Machine Learning for Robotics

Recent advances in robotics forecast the advent of autonomous agents in our everyday life. Highly dynamic environments and increasingly sophisticated human-robot interactions render classical, hand-tuned controllers and preprogrammed behavior obsolete. Instead such systems will apply machine learning techniques to adapt to new environments and to learn new behaviors. I reformulated the stochastic optimal control problem as a constraint optimization and introduced a Kullback-Leibler bound on the state-action distribution, resulting in a novel policy update [ICRA 2014, JAIS 2015]. At the Intelligent Autonomous Systems group I focused my research on imitation learning and human-robot collaboration. In particular the goal of my thesis was the development of The Imitation Learning Pipeline, a pipeline of novel methods that learn explainable behaviors from unlabeled demonstrations represented in structures comprehensible to non-expert users. First, a set of demonstrations of one or multiple tasks are collected in either the Cartesian-space via motion capture or in the joint-space via kinesthetic teaching or tele-operation.

Learning Movement Primitive Sequences from Unlabeled Demonstrations

These initially unlabeled demonstrations are segmented into sequences of movement primitives, while simultaneously learning a library of primitives. Movement primitives represent policies that decide for certain actions given a state. I developed an expectation-maximization based method entitled Probabilistic Segmentation [HUMANOIDS 2015, IJRR 2017], where the expectation step computes new segmentations of the demonstrations given the current model and the maximization step learns a new model given the current segmentations.

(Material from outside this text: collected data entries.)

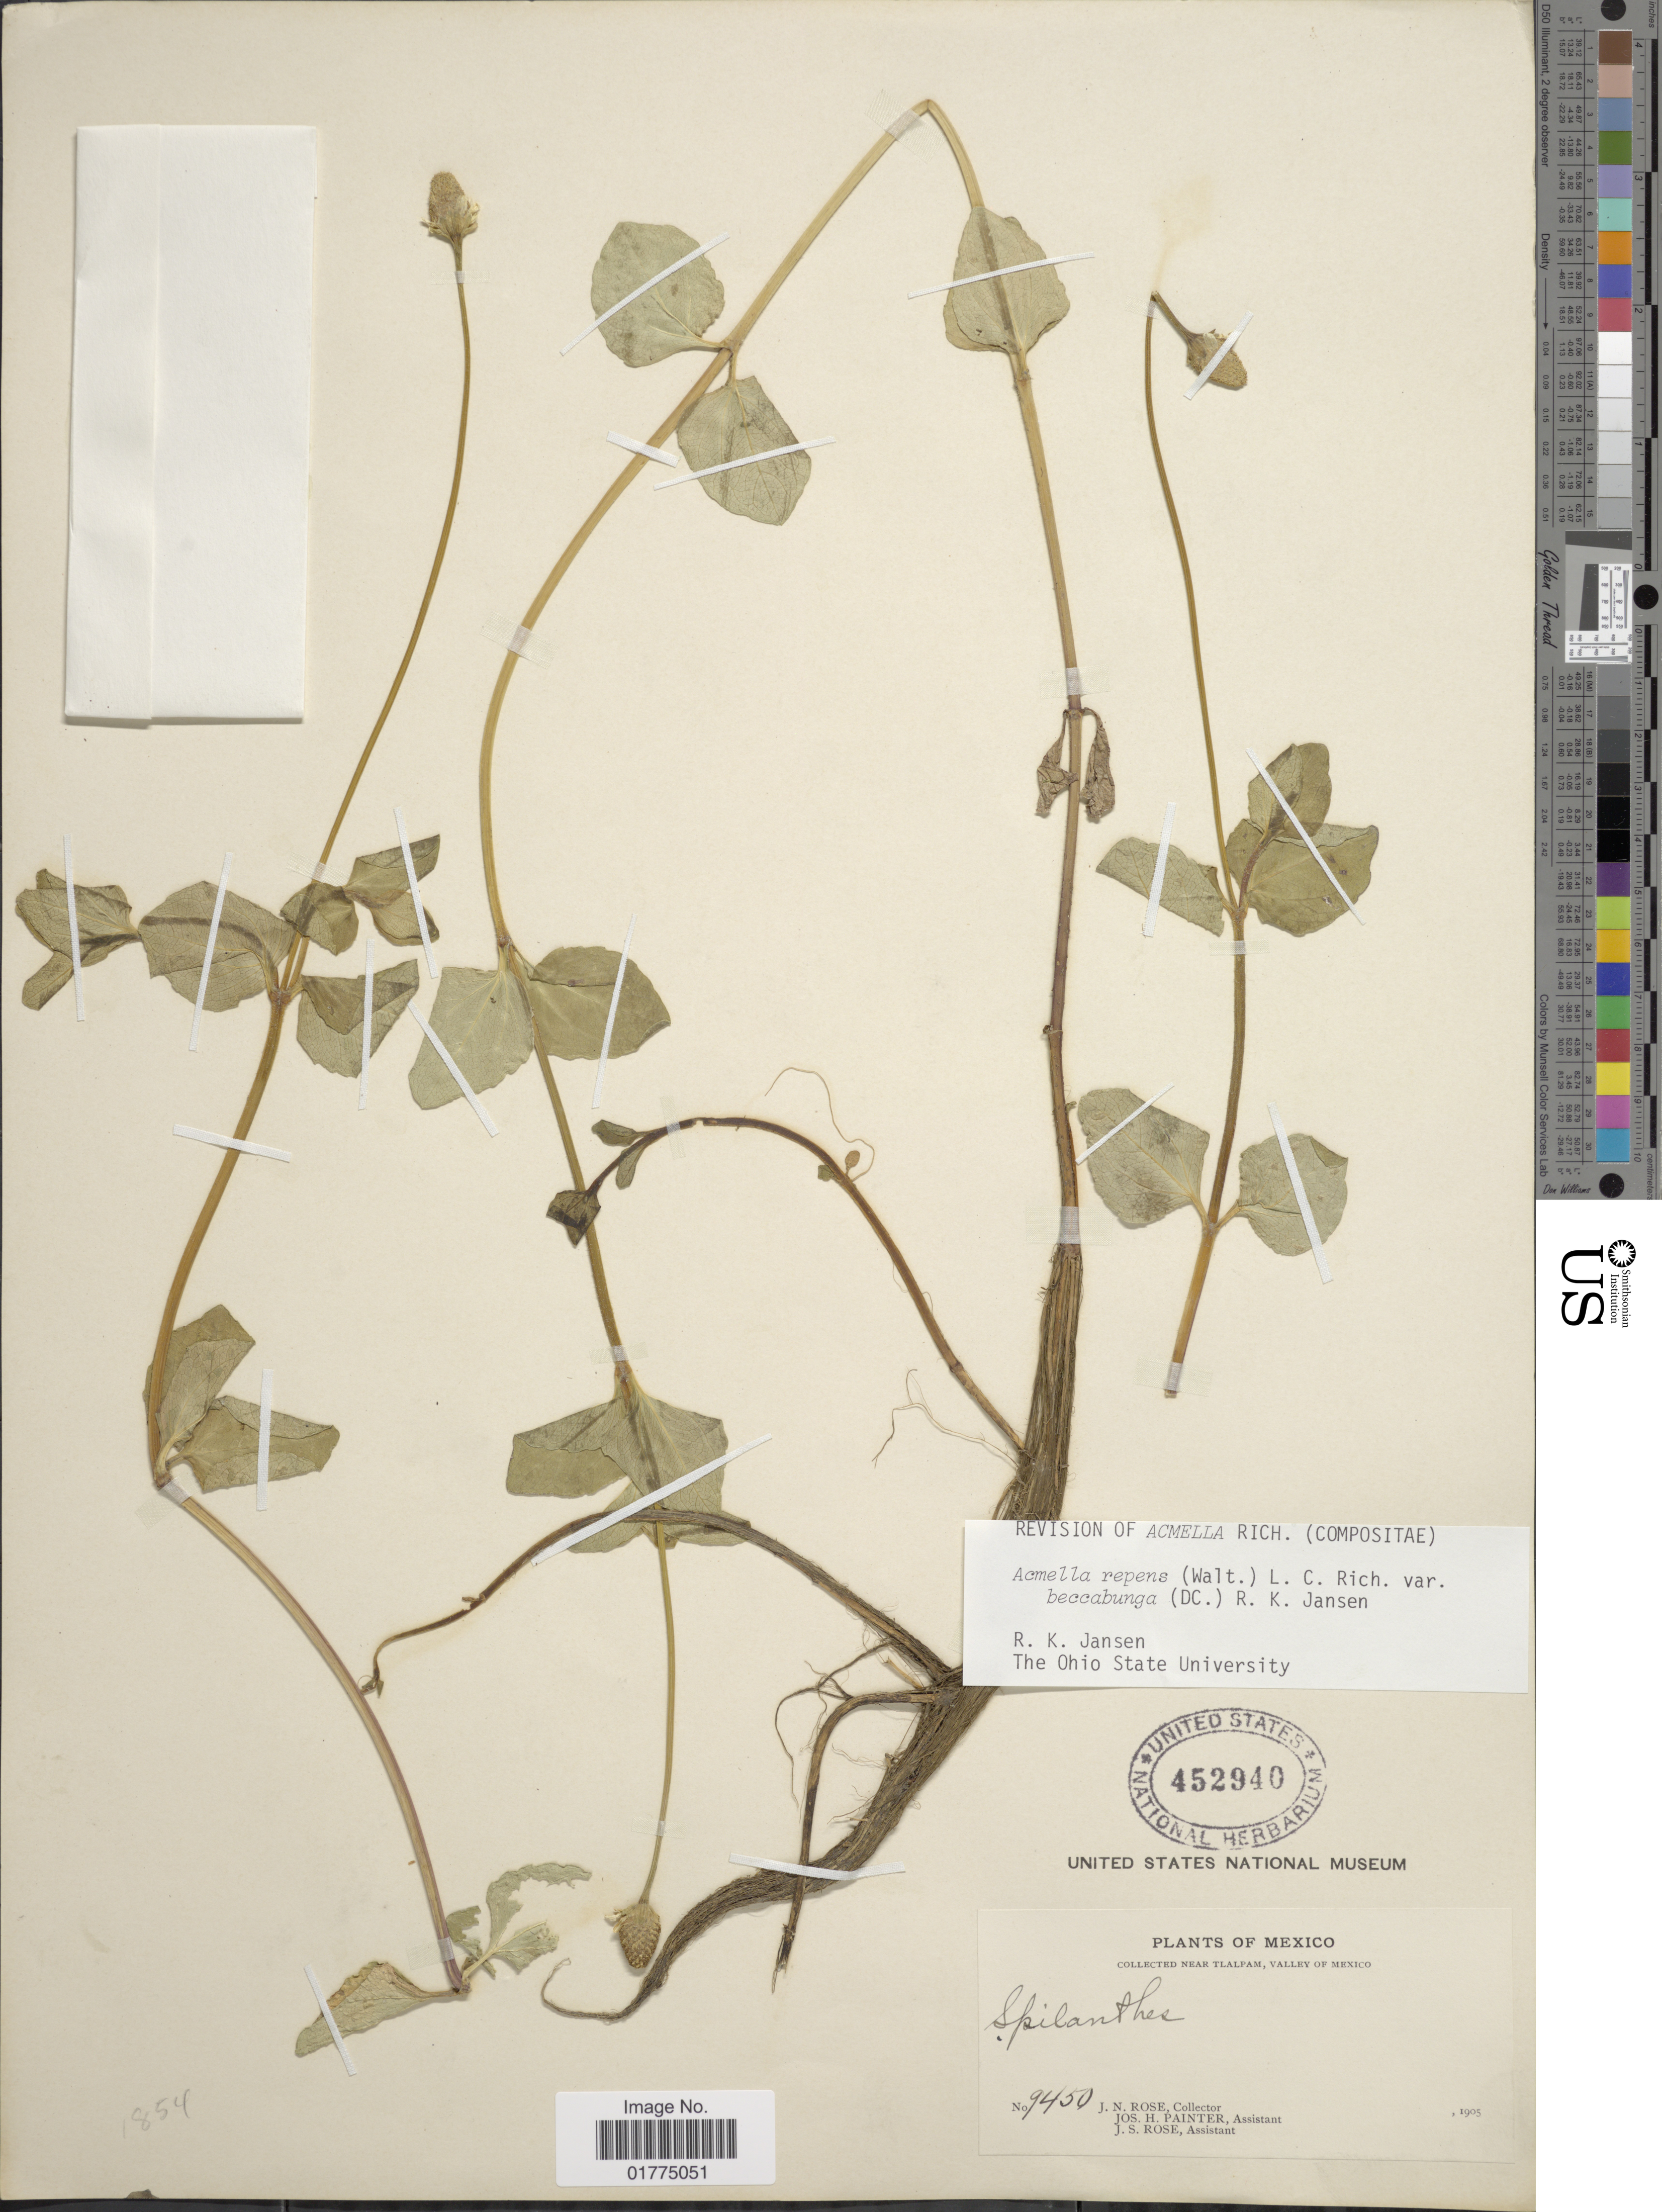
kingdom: Plantae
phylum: Tracheophyta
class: Magnoliopsida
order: Asterales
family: Asteraceae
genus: Acmella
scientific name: Acmella repens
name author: (Walter) Rich.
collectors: J. N. Rose, J. H. Painter & J. S. Rose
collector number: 9450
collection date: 1905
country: Mexico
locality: Mexico. Near Tlalpam, Valley of Mexico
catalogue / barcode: US 452940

The model is defined as a mixture of primitives. In my past work I chose the Probabilistic Movement Primitive representation because of its probabilistic nature and the corresponding model properties. However, I have also worked with other representations, such as Dynamical Movement Primitives, and have discussed how a simple probabilistic extension allows to use them in my segmentation approach.

Learning Explainable Behavior from Demonstrations

The segmented demonstrations and the learned primitive library are used to induce a Probabilistic Context-Free Grammar [ICRA 2018, IJRR 2019]. The grammar structure is learned using an Markov chain Monte Carlo optimization, where I introduced a novel prior based on three Poisson distributions, addressing several problems of commonly used grammar priors. The new prior favors intuitively structured grammars, where the three hyper-parameters of the prior have clear semantic meanings. The induced grammar serves as an easily comprehensible representation of the capability of a robot with respect to the primitives learned from the demonstrations. Furthermore, the grammar is used to generate new sequences of primitives from the library.

Improving Comprehensibly Structured Behavior through Reinforcement Learning

Finally, the induced grammar is improved through a reinforcement learning approach. Given that the grammar was induced from multiple demonstrations, it can be assumed that the learned structure was biased towards the seen demonstrations. However, the learned primitives and relations encoded in the grammar might be capable of solving previously unseen tasks. I formulated a natural policy gradient method for formal grammars. The resulting method efficiently improves the hierarchical grammar representation given an objective function. The method is not limited to context free grammars but can also be used for higher order grammars. Further learning methods can be applied in order to strengthen, weaken, create or destroy relations in order to improve the grammar even further.